If It Sounds Like A Quack: A Journey to the Fringes of American Medicine
Matthew Hongoltz-Hetling
Public Affairs Books
Copyright 2023 by the author
It starts out innocently enough. Maybe you see the rare occasion when an old “folk remedy” actually works. Or the lifestyle changes you promote (usually diet and exercise) along with your treatment help the patient heal themselves while your treatment does nothing. Or maybe it’s just the placebo effect. In any case, the end result is the one you hoped for. So you become convinced that you have the One True Cure that can fix all the things that ail people. You go into business promoting and selling it, and an understaffed FDA (and other government agencies) can’t get out of the way of its own bureaucracy fast enough to stop you.
Word spreads, and people dissatisfied with the current health care industry (which often seems more concerned about profits than patient care) buy your One True Cure. What can go wrong, especially now that the money is coming in?

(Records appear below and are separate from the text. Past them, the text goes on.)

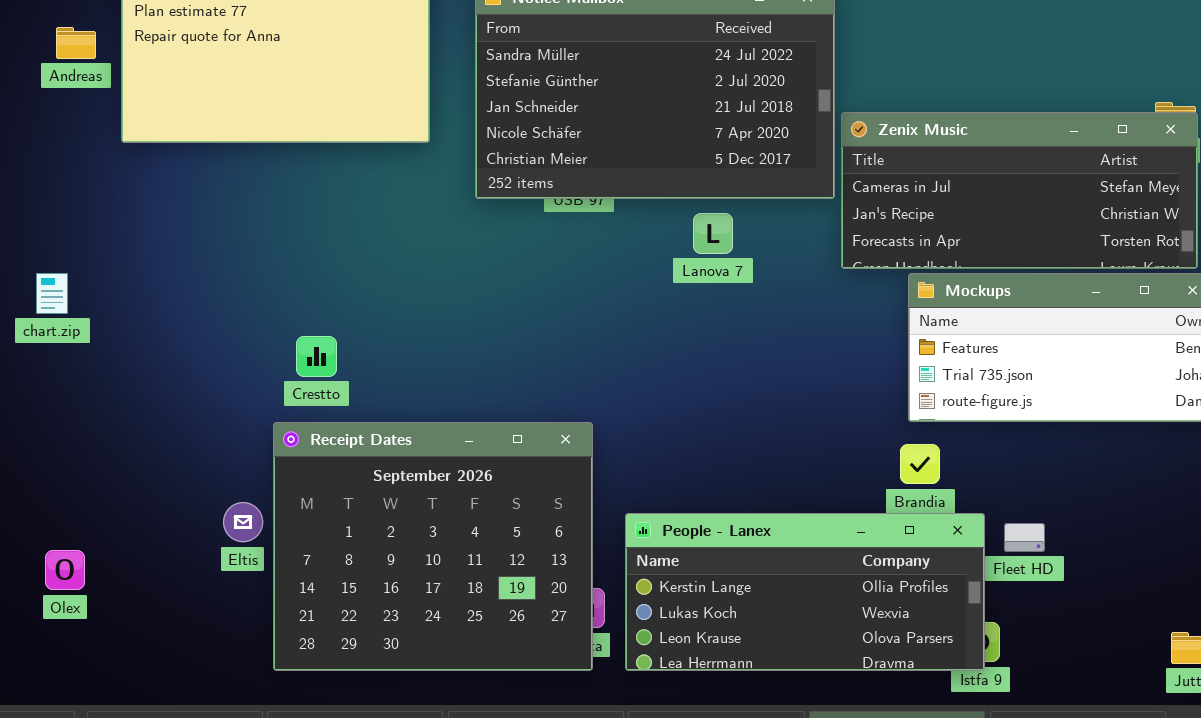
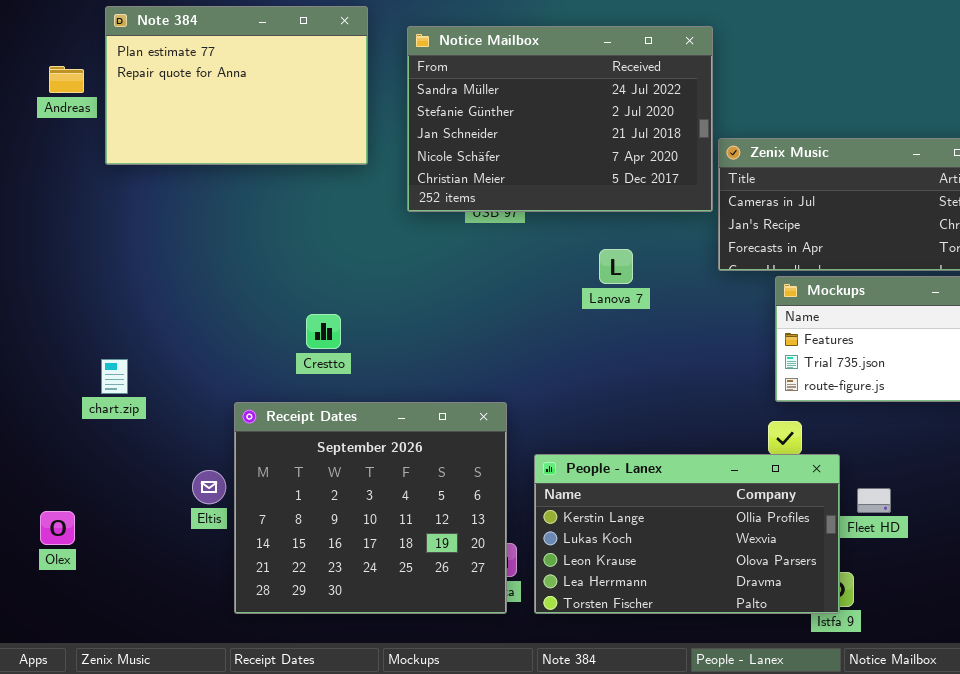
Lanova 7: [693,213,733,254] -> [599,249,633,284], moved
chart.zip: [36,273,68,314] -> [101,359,128,394], moved
Crestto: [296,336,337,377] -> [306,314,341,349], moved
People - Lanex: [625,513,985,671] -> [534,454,840,614], resized

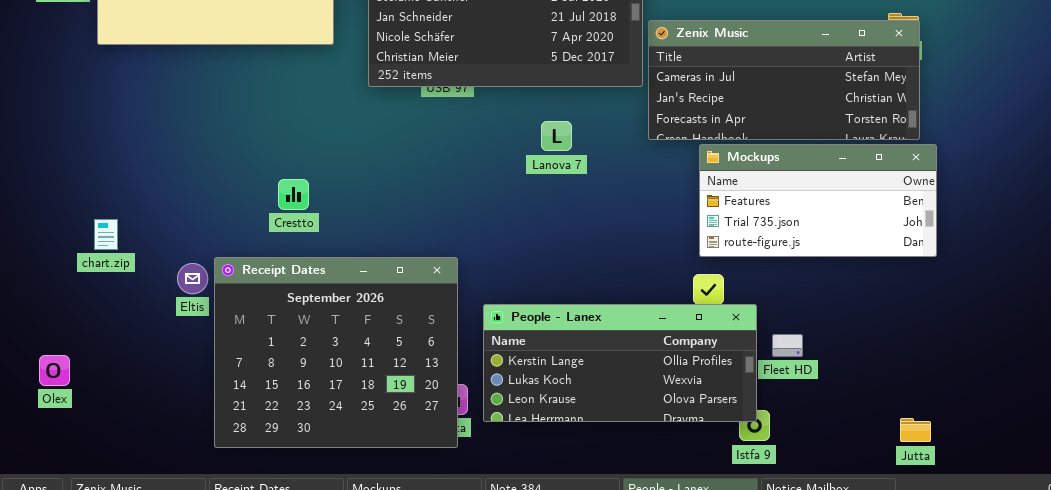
People - Lanex: [534,454,840,614] -> [483,304,757,422], resized
Eltis: [192,470,226,504] -> [177,263,208,294], moved

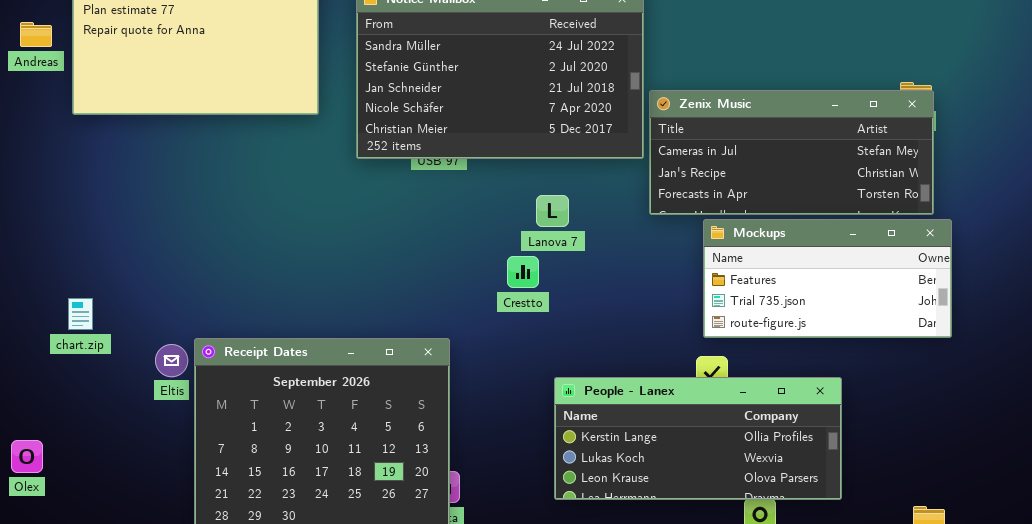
Crestto: [278,179,309,210] -> [507,256,539,288], moved
People - Lanex: [483,304,757,422] -> [554,377,842,500], moved

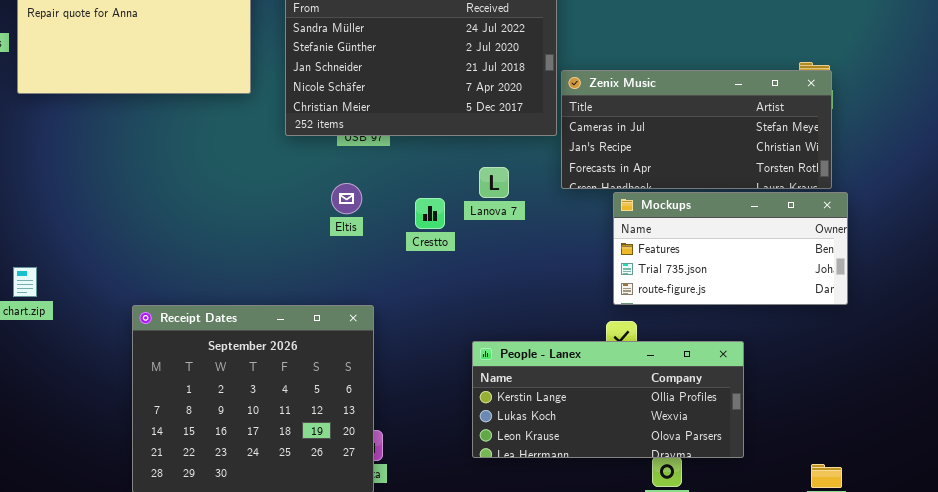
Lanova 7: [536,195,569,227] -> [479,167,509,198], moved
Crestto: [507,256,539,288] -> [415,198,445,229], moved
Eltis: [155,344,188,377] -> [331,183,362,214], moved

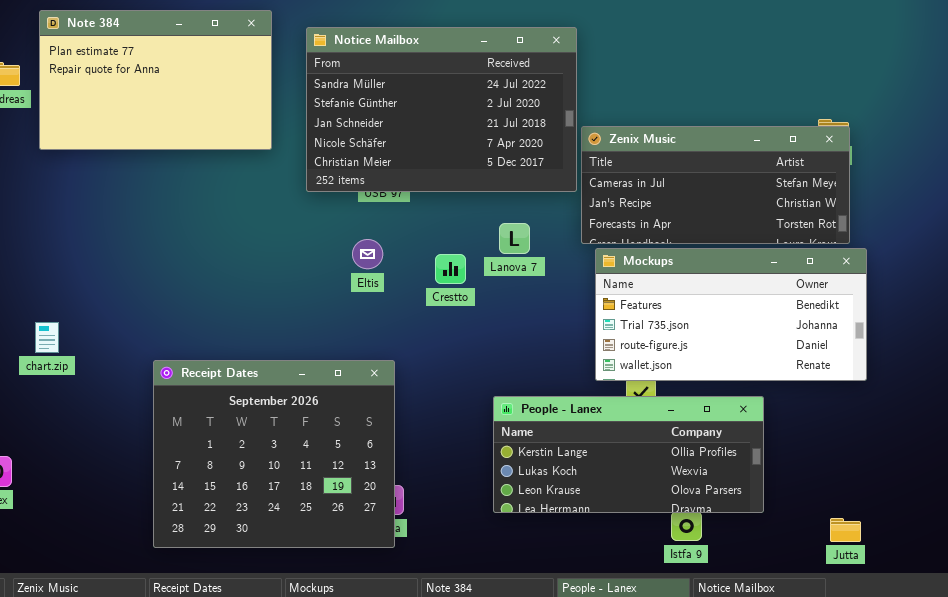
Mockups: [613,192,848,305] -> [595,248,867,381], resized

Multiply this by the Internet which gives everyone both a platform to hawk their wares and a way to find out about these “treatments”, health care “deserts” in rural and poor regions that push people to seek out cheaper alternative treatments, and a political party that encourages “individual freedom” over the needs of the society as a whole, and you’ve got a story that, in the hands of Hongoltz-Hetling, is both funny and infuriating.
He chooses an interesting structure for this book. Rather than follow the general progress of the One True Cures and pointing out examples along the way, or giving each “case study” its own chapter where we follow it from the original idea all the way through to its end, he decided on a fusion of both. The first section introduces us to the people behind his chosen “case studies”, and what brought them to consider their One True Cure. In the next section, we see them developing their ideas and bringing them to market….
This method humanizes his subjects; they start out with good intentions and don’t really plan on becoming frauds and hucksters. You can almost sympathize with them – almost. Especially those who find that their One True Cure gets an official “OK to use” in very limited situations (at least until we figure out the science behind it, and don’t need their methodology anymore), or jump through the hoops to get the “Safe to use” label – and then have to deal with scammers and knockoffs copying them.
A final part in each section covers things in general – how bogus cures grew and spread, and the attempts to squash them. And how all the efforts came to naught when a former game show host became president* and how he encouraged people to ditch regular medical care and treatments – the ones that worked – in favor of junk that actually harmed people.
* Interestingly, Hongoltz-Hetling never refers to Trump by name….
By the time Hongoltz-Hetling wraps it up, all the threads have come together (the platform of the Internet where any conspiracy theory can find a home, a political party actively hostile to the federal government, and an increasingly profit-driven health care system that’s forcing too many people to seek out cheaper alternative treatments) to bring us to the current situation where people truly believe that vaccines are inserting microchips into people, that, when activated by the government, will turn the vaccinated into zombies.
It would be funny if it weren’t so depressing.